Description of the task:
When you come to a picture, pass over it, and set down the entries below exactly.

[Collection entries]

=== Begin Enclosure ===

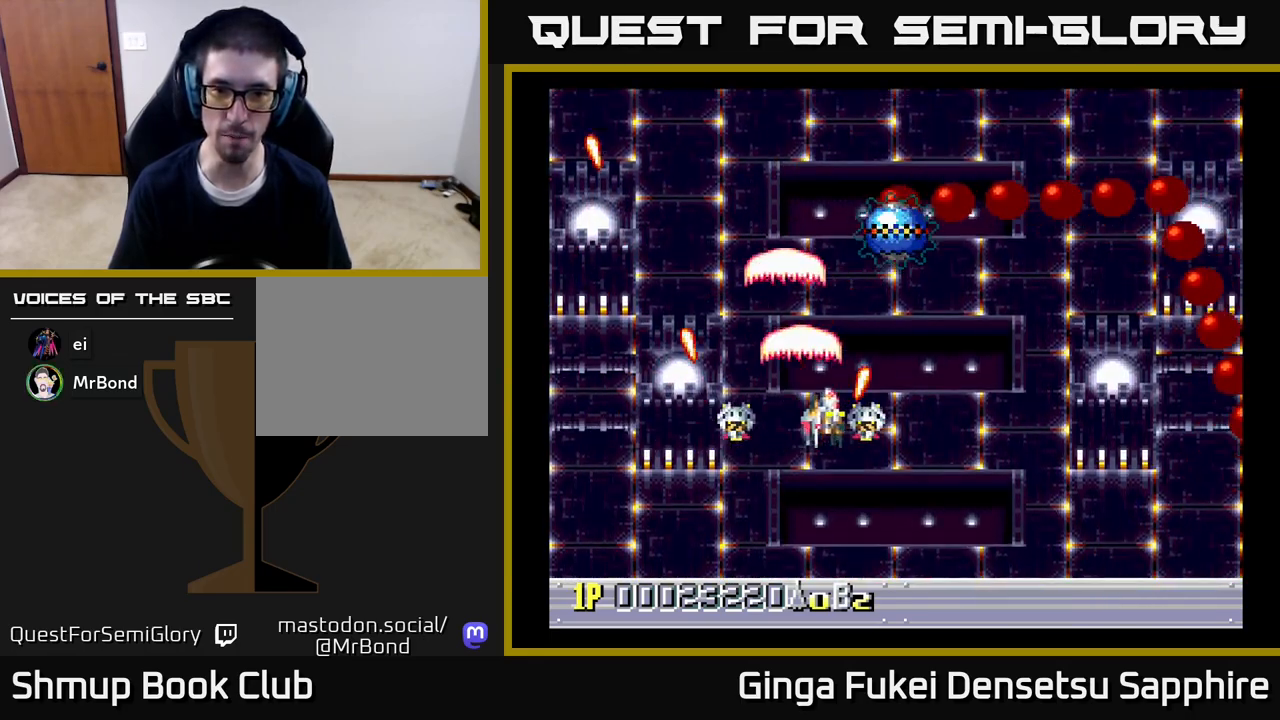
{"buttons": ["A", "DPAD_DOWN", "DPAD_RIGHT"], "left_stick": "center", "right_stick": "center", "events": [[33, "DPAD_DOWN", "down"], [400, "DPAD_RIGHT", "up"], [500, "DPAD_RIGHT", "down"]]}
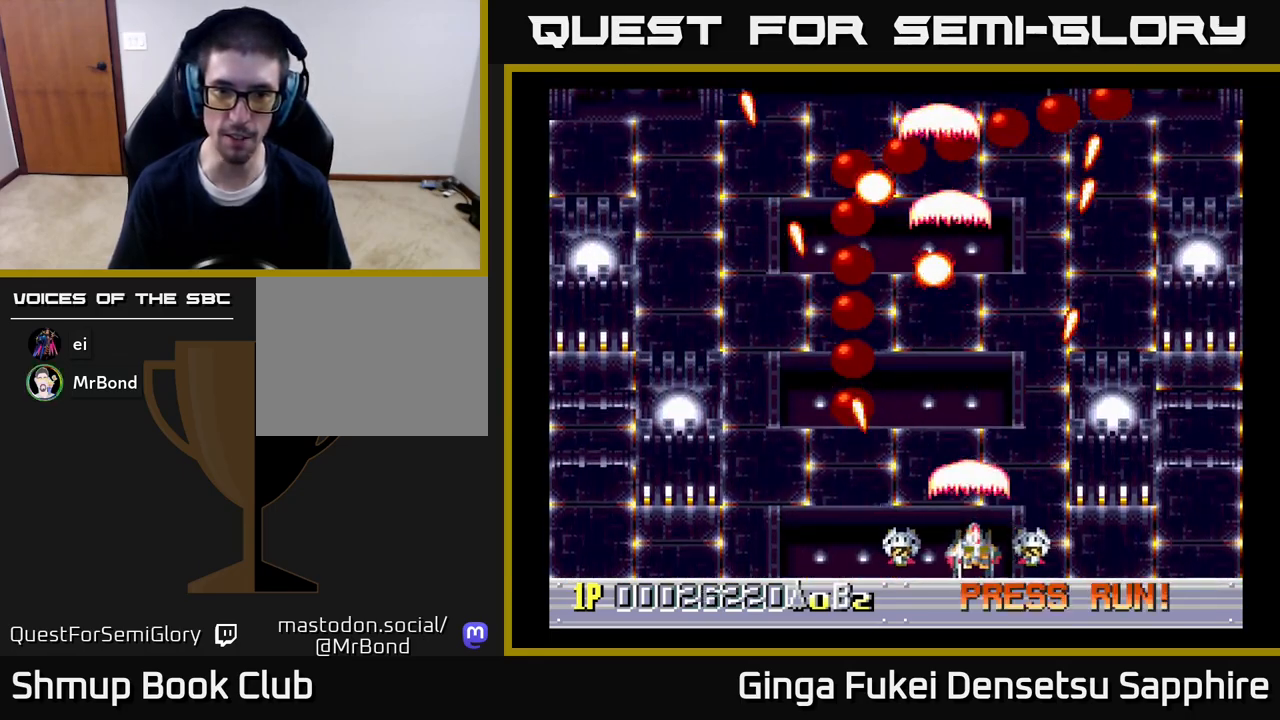
{"buttons": ["A"], "left_stick": "center", "right_stick": "center", "events": [[133, "DPAD_RIGHT", "up"], [167, "DPAD_DOWN", "up"], [167, "DPAD_LEFT", "down"], [367, "DPAD_UP", "down"], [383, "DPAD_LEFT", "up"], [417, "DPAD_UP", "up"]]}
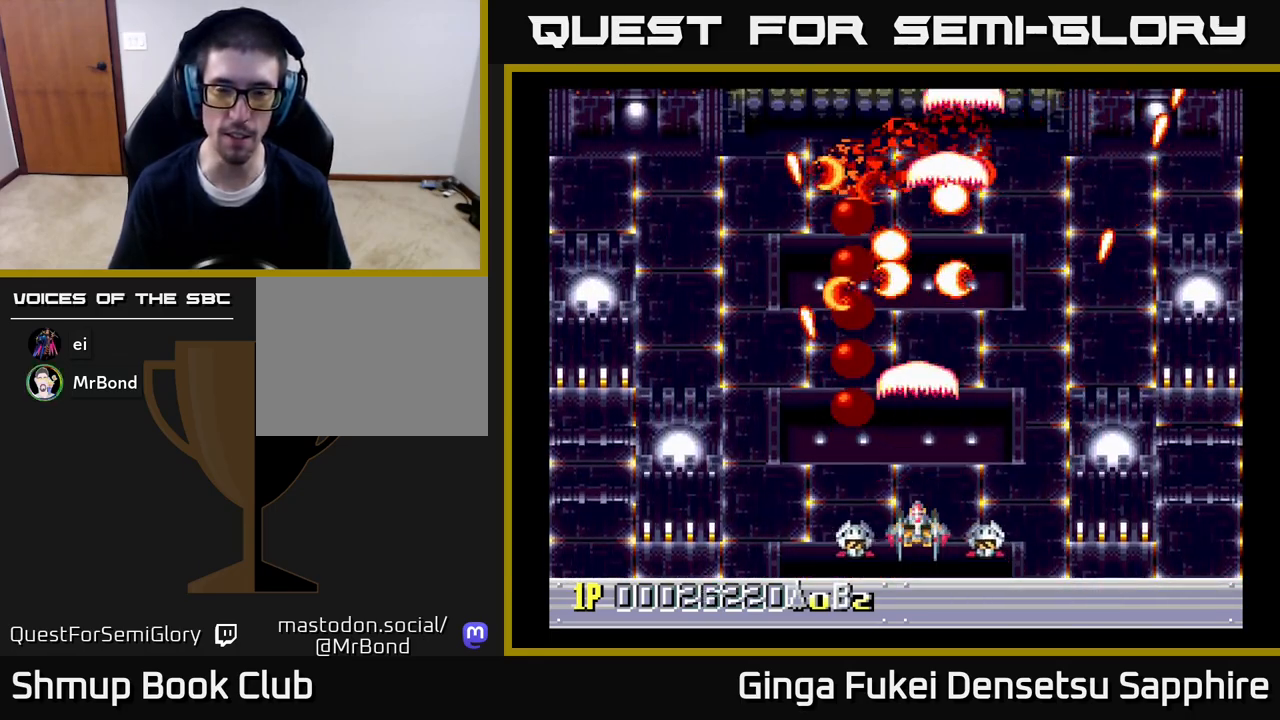
{"buttons": ["DPAD_UP"], "left_stick": "center", "right_stick": "center", "events": [[300, "DPAD_RIGHT", "down"], [350, "A", "up"], [383, "DPAD_UP", "down"], [500, "DPAD_RIGHT", "up"]]}
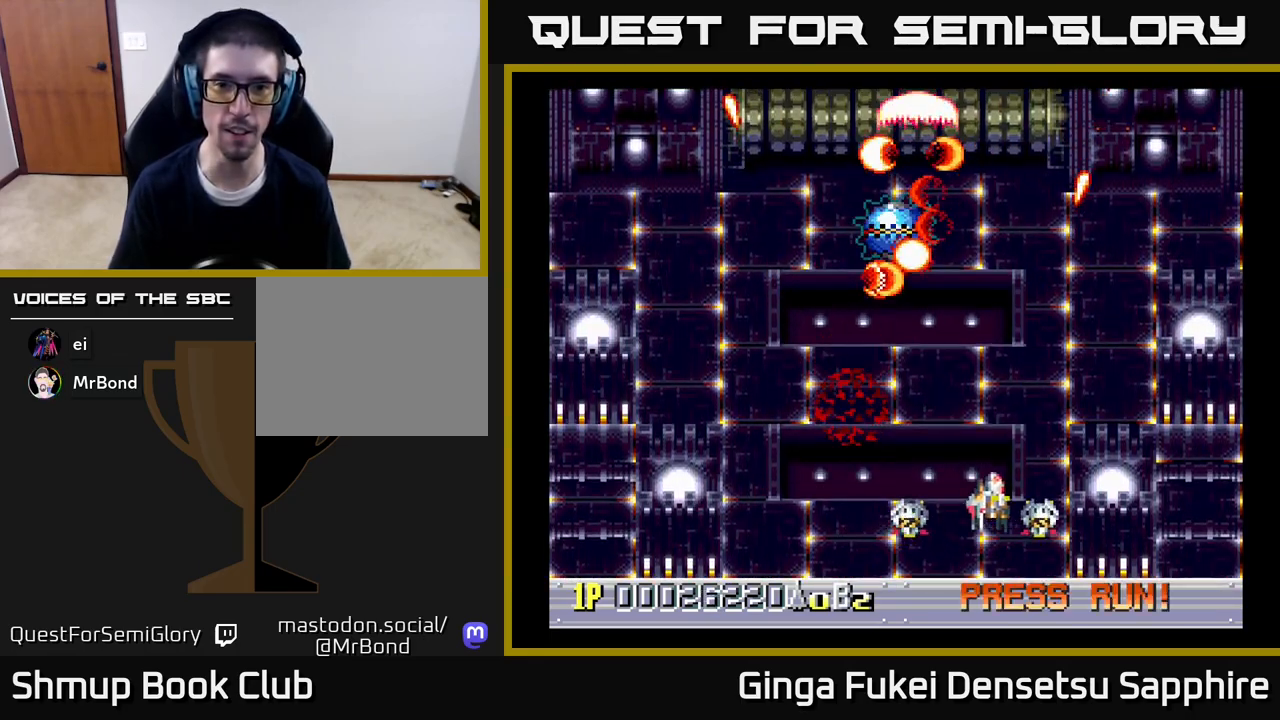
{"buttons": ["DPAD_DOWN"], "left_stick": "center", "right_stick": "center", "events": [[50, "DPAD_LEFT", "down"], [117, "DPAD_UP", "up"], [283, "DPAD_LEFT", "up"], [283, "DPAD_UP", "down"], [317, "DPAD_RIGHT", "down"], [317, "DPAD_UP", "up"], [433, "DPAD_DOWN", "down"], [467, "DPAD_RIGHT", "up"]]}
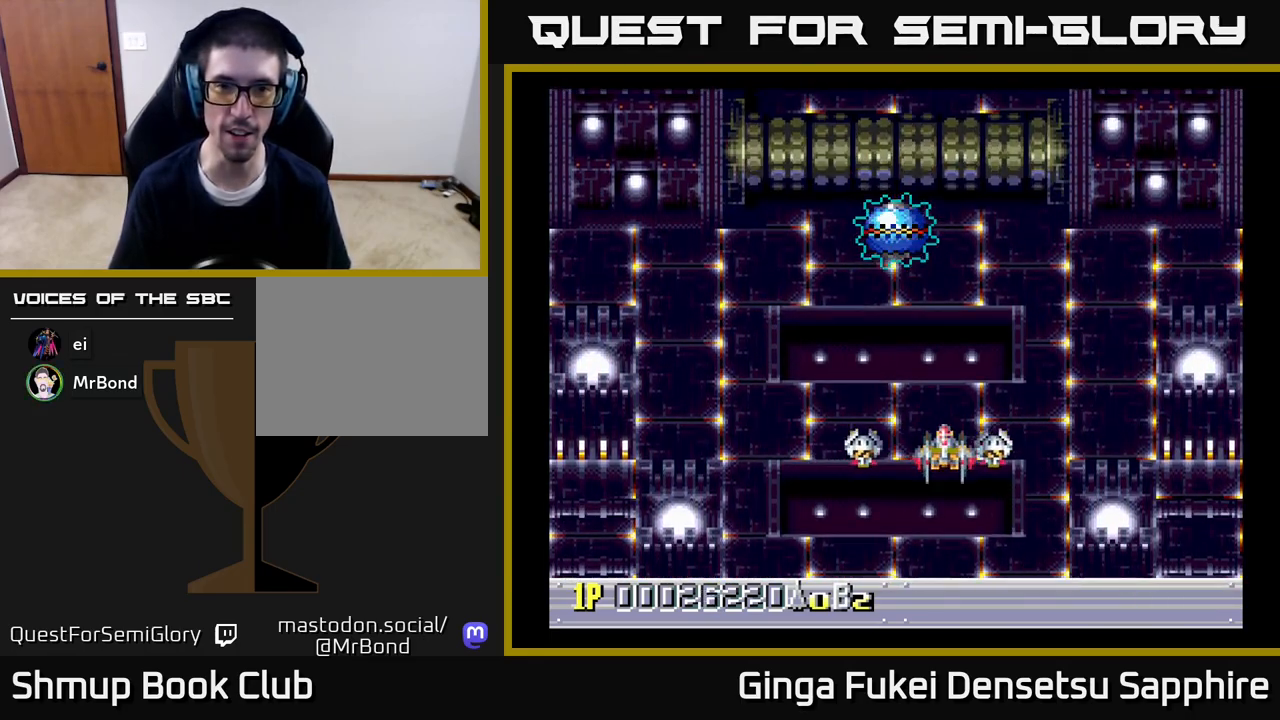
{"buttons": [], "left_stick": "center", "right_stick": "center", "events": [[167, "DPAD_DOWN", "up"], [167, "DPAD_LEFT", "down"], [183, "DPAD_UP", "down"], [350, "DPAD_LEFT", "up"], [383, "DPAD_UP", "up"]]}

=== End Enclosure ===

Output for this task:
{"buttons": ["A", "DPAD_DOWN", "DPAD_RIGHT"], "left_stick": "center", "right_stick": "center", "events": [[33, "DPAD_DOWN", "down"], [400, "DPAD_RIGHT", "up"], [500, "DPAD_RIGHT", "down"]]}
{"buttons": ["A"], "left_stick": "center", "right_stick": "center", "events": [[133, "DPAD_RIGHT", "up"], [167, "DPAD_DOWN", "up"], [167, "DPAD_LEFT", "down"], [367, "DPAD_UP", "down"], [383, "DPAD_LEFT", "up"], [417, "DPAD_UP", "up"]]}
{"buttons": ["DPAD_UP"], "left_stick": "center", "right_stick": "center", "events": [[300, "DPAD_RIGHT", "down"], [350, "A", "up"], [383, "DPAD_UP", "down"], [500, "DPAD_RIGHT", "up"]]}
{"buttons": ["DPAD_DOWN"], "left_stick": "center", "right_stick": "center", "events": [[50, "DPAD_LEFT", "down"], [117, "DPAD_UP", "up"], [283, "DPAD_LEFT", "up"], [283, "DPAD_UP", "down"], [317, "DPAD_RIGHT", "down"], [317, "DPAD_UP", "up"], [433, "DPAD_DOWN", "down"], [467, "DPAD_RIGHT", "up"]]}
{"buttons": [], "left_stick": "center", "right_stick": "center", "events": [[167, "DPAD_DOWN", "up"], [167, "DPAD_LEFT", "down"], [183, "DPAD_UP", "down"], [350, "DPAD_LEFT", "up"], [383, "DPAD_UP", "up"]]}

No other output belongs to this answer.